Exercise brief
Every line from the one holding "le previsioni e i bollini da venerdì 7 a" through the one holding "tus toallas de" in the data below must be returned exactly, both ends included, with pictures left out and nothing else added.

Excerpted data
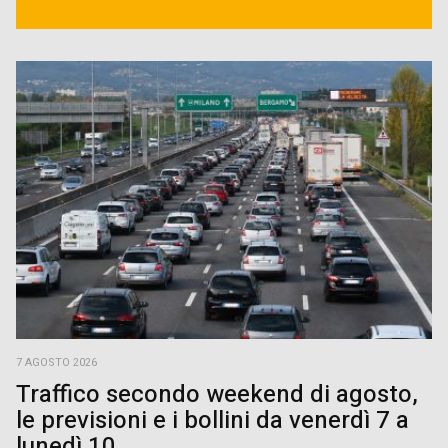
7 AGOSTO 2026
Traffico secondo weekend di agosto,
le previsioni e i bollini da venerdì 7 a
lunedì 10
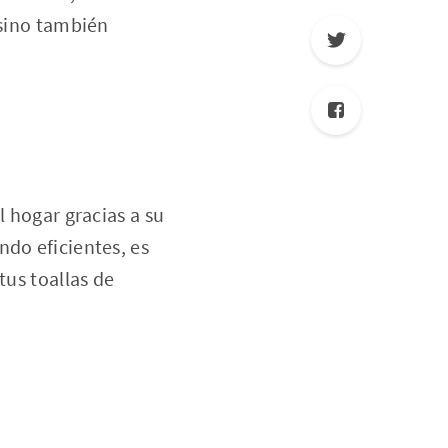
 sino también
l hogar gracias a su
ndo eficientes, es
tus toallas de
--
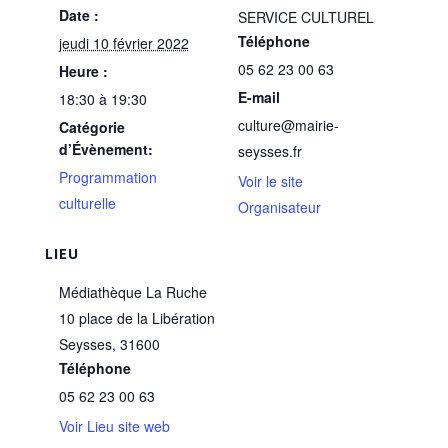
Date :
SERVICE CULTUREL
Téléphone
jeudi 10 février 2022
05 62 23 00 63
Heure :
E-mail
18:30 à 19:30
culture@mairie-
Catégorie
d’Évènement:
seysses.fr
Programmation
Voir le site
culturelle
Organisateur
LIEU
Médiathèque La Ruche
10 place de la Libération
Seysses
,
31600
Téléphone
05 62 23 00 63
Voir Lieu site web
--
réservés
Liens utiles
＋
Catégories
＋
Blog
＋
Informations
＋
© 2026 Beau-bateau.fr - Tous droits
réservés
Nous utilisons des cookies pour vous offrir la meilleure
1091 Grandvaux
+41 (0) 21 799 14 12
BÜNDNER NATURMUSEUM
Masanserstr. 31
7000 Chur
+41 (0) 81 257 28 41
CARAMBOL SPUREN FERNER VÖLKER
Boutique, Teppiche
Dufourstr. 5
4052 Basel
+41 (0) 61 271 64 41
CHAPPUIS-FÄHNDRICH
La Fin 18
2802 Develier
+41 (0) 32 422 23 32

Output of the task
le previsioni e i bollini da venerdì 7 a
lunedì 10
 sino también
l hogar gracias a su
ndo eficientes, es
tus toallas de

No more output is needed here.